Last weekend, The Don and I, with three assistant instructors, taught another great and rewarding bootcamp.
In no particular order, here are some thoughts and observations that were sparked this weekend, though of course they come from all of the bootcamps at which I've taught over the past few years:
KEY INSIGHT TO REMEMBER: If she doesn't feel like she knows why you like her, then you're not building on a solid foundation. I chose my words carefully by the way – she has to "feel like she knows" as opposed to "know" – while qualification can be described as a logical process, to most women it's an emotional one. Does she feel that she showed you something about herself that made her unique in your eyes and made you interested in her?
KEY INSIGHT TO REMEMBER: Never settle for a phone number. Never settle for women who aren't as desirable to you as others you would like to meet. Figure out who you are so that you have a good, but not bragging, answer to the question "what do you do" and ensure that you act and dress and surround yourself with people who are consistent with this identity. If your identity is not itself attractive, either present it differently or develop your lifestyle with the purpose of improving your identity (we occasionally offer identity coaching through individualized 'one on one' training).
I virtually guarantee that you're making one of these four mistakes. Nearly everyone is.
Qualification is the hardest part of the game for someone new. The mechanics aren't terribly complicated, but it can be tough for men who are not used to getting so much attraction from women so quickly (some of our students are quite advanced already; these guys usually have different problems that I will cover below) to "risk" that attraction by making her work for your interest. In truth, you are risking nothing – attracting a woman without qualifying her does not usually get you very far and often leads to lots of flakes as well as difficulties in the seduction phase.

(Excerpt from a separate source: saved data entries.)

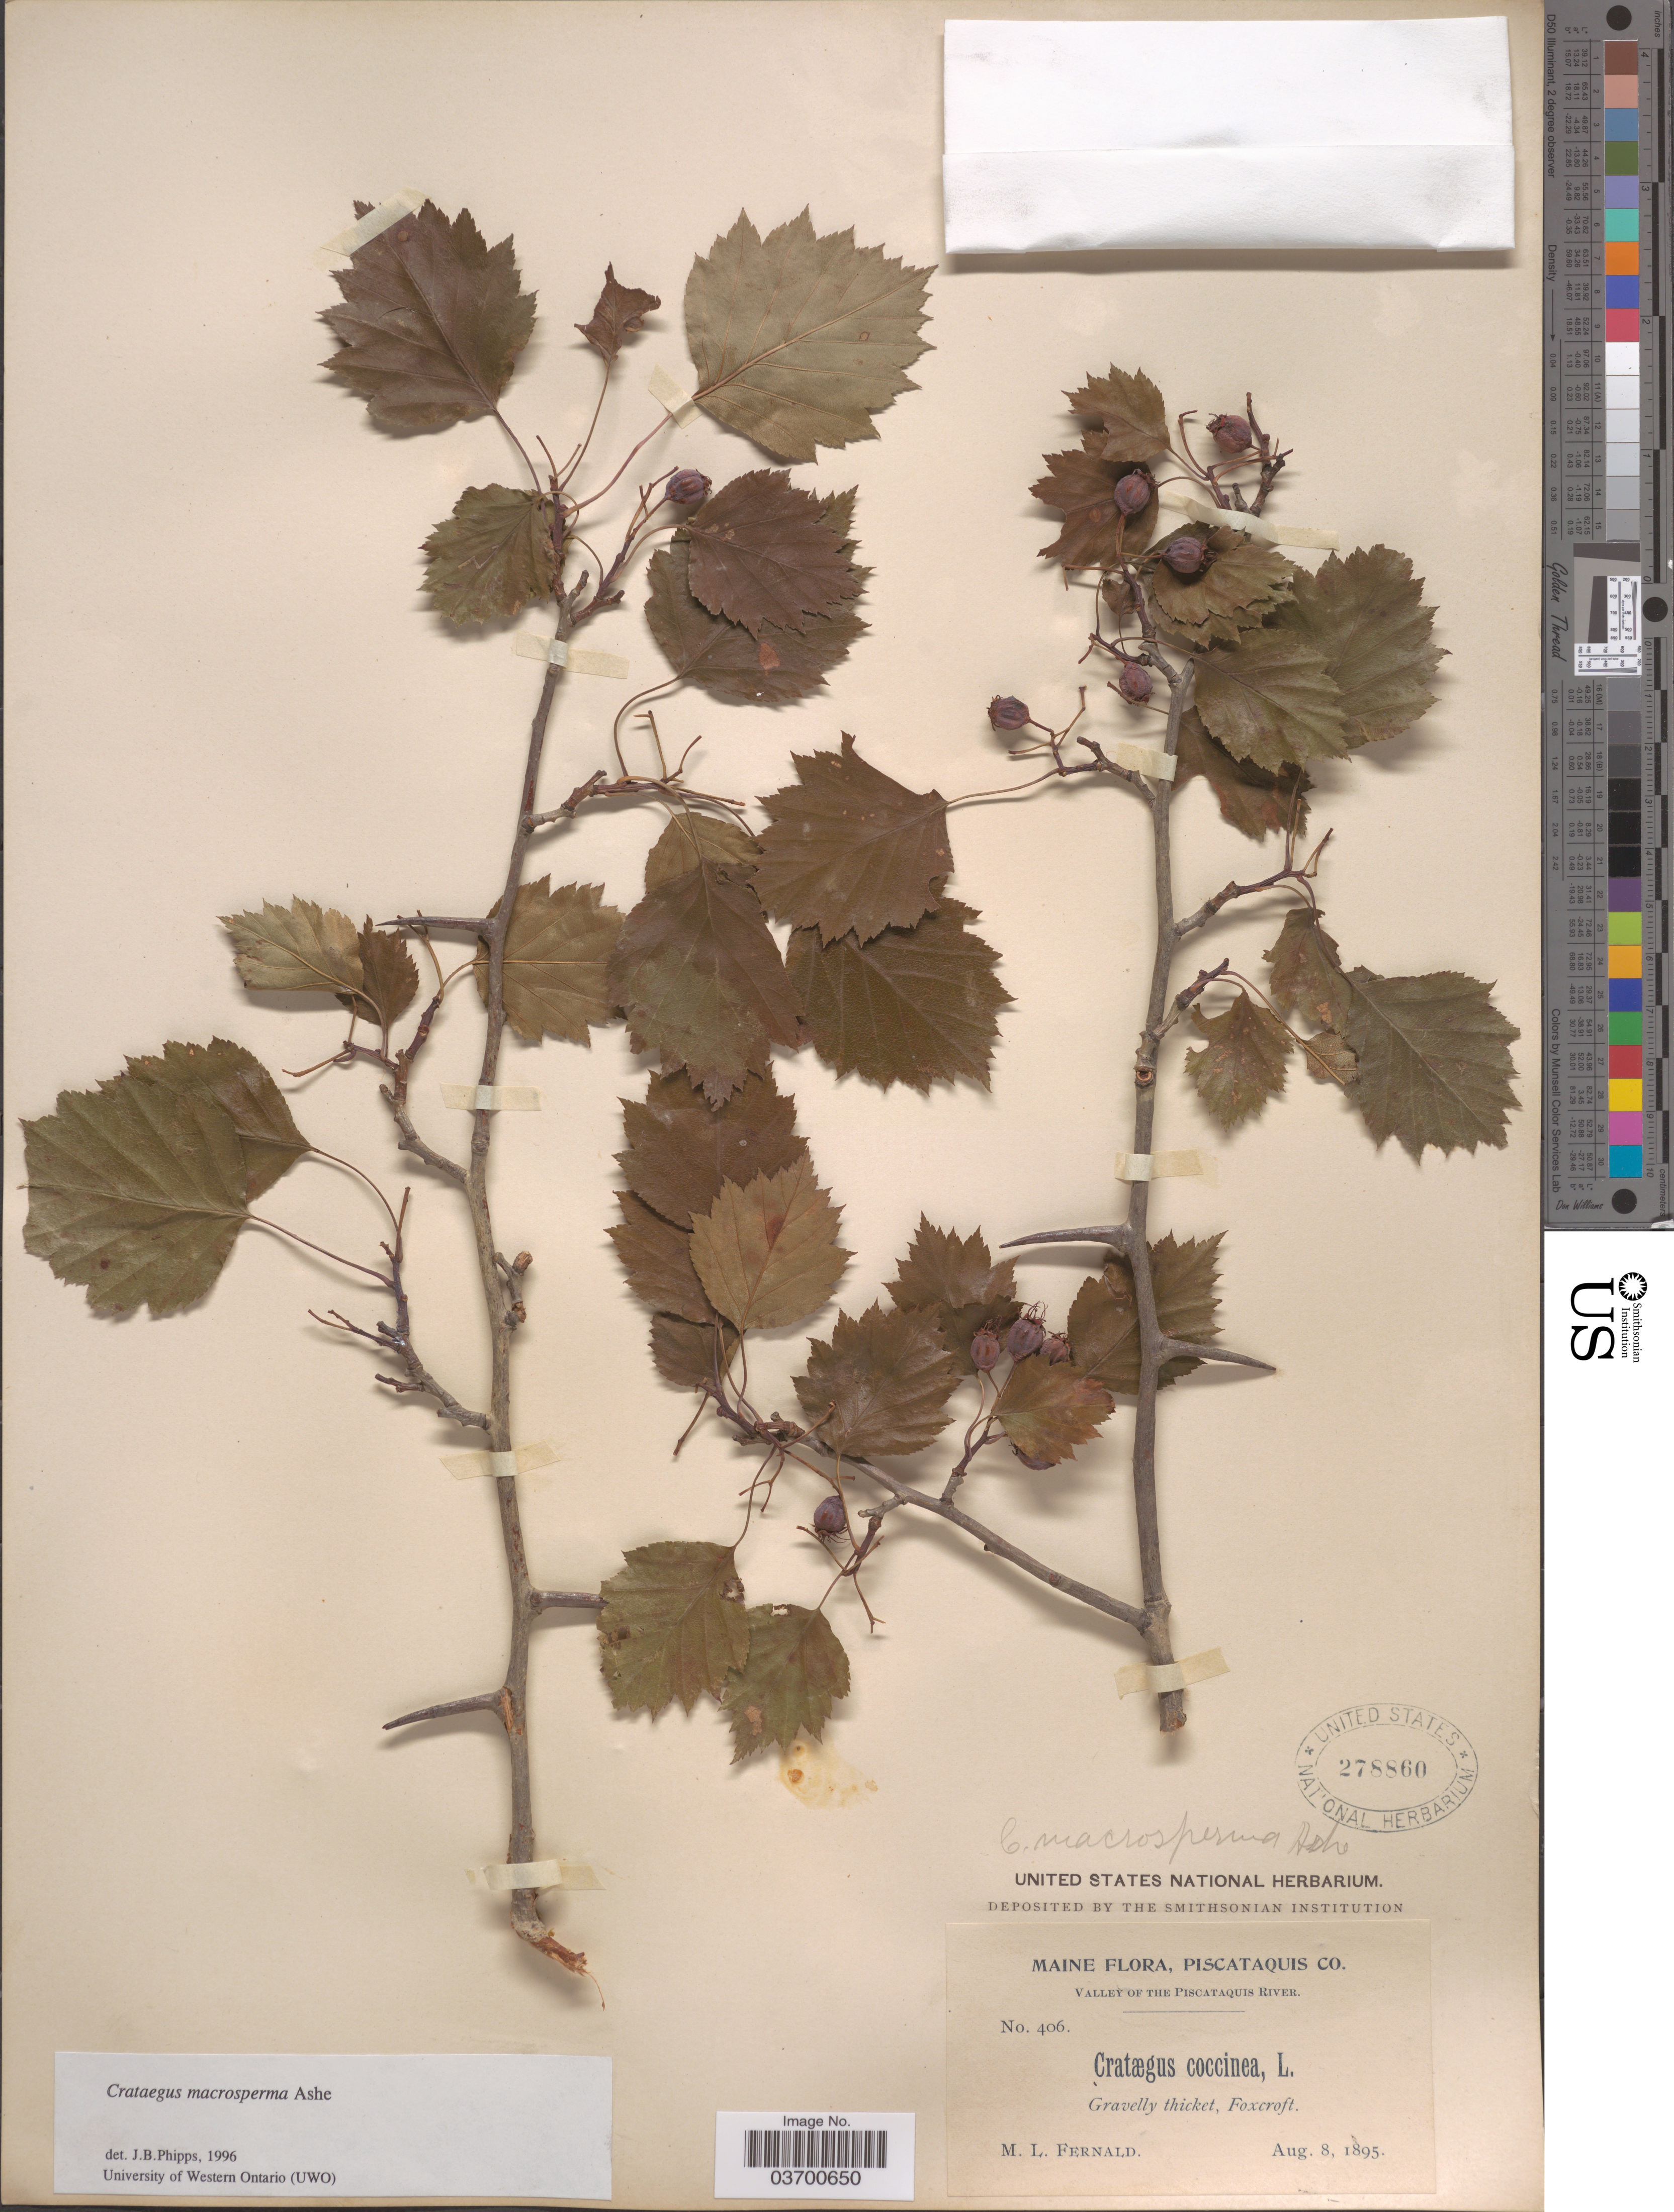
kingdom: Plantae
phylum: Tracheophyta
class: Magnoliopsida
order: Rosales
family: Rosaceae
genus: Crataegus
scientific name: Crataegus macrosperma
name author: Ashe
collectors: M. L. Fernald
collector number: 406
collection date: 1895-08-08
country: United States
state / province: Maine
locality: Piscataquis Co. Valley of the Piscataquis River. Gravelly thicket, Foxcroft.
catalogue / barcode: US 278860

More advanced bootcamp students often suffer from either setting their sights too low or not having a coherent identity. At pretty much every bootcamp there are at least a couple of men who can consistently meet women, attract them, make plans, and get phone numbers. What we teach these men to do is A) go for the most desirable women and B) push the interaction beyond a phone number (you don't need to take her home, though that's often the goal, but moving to any different location will solidify her interest in you and the connection you build). Often when these successful men try to play on this harder level, other issues in their game surface which we can then correct. One of the most common of these is identity. A highly-desirable woman has to know who you are (usually expressed by your choice of profession or serious hobby) and you must act and appear to be consistent with this identity. For highly-desirable women, this identity should be one that she would feel proud to be associated with.
There is a direct correlation between the guys who are taking notes and asking questions during the seminar part of the bootcamp and the guys who get the greatest results at night. Even though the bootcamps are fun, you need to approach them from the perspective of soaking up knowledge. The guy who had printed out a copy of Magic Bullets, had questions prepared in advanced, and was taking notes in the margins was also one of the first to get makeouts on Saturday night. This isn't a coincidence. We make them three days for a reason; there's a lot to teach.
You really can't overestimate the value of the basics. Even the advanced guys were tripping up on these from time to time, and there's no excuse for not having this stuff nailed 100% of the time:
Smile and be having fun when you're between interactions with different groups.
Be loud enough when you open that everyone can hear you. You should never be ignored or have to repeat yourself.
Don't lean in. Always stand up straight, even if she is sitting down.
If she is sitting down, sit down as well within the first few seconds.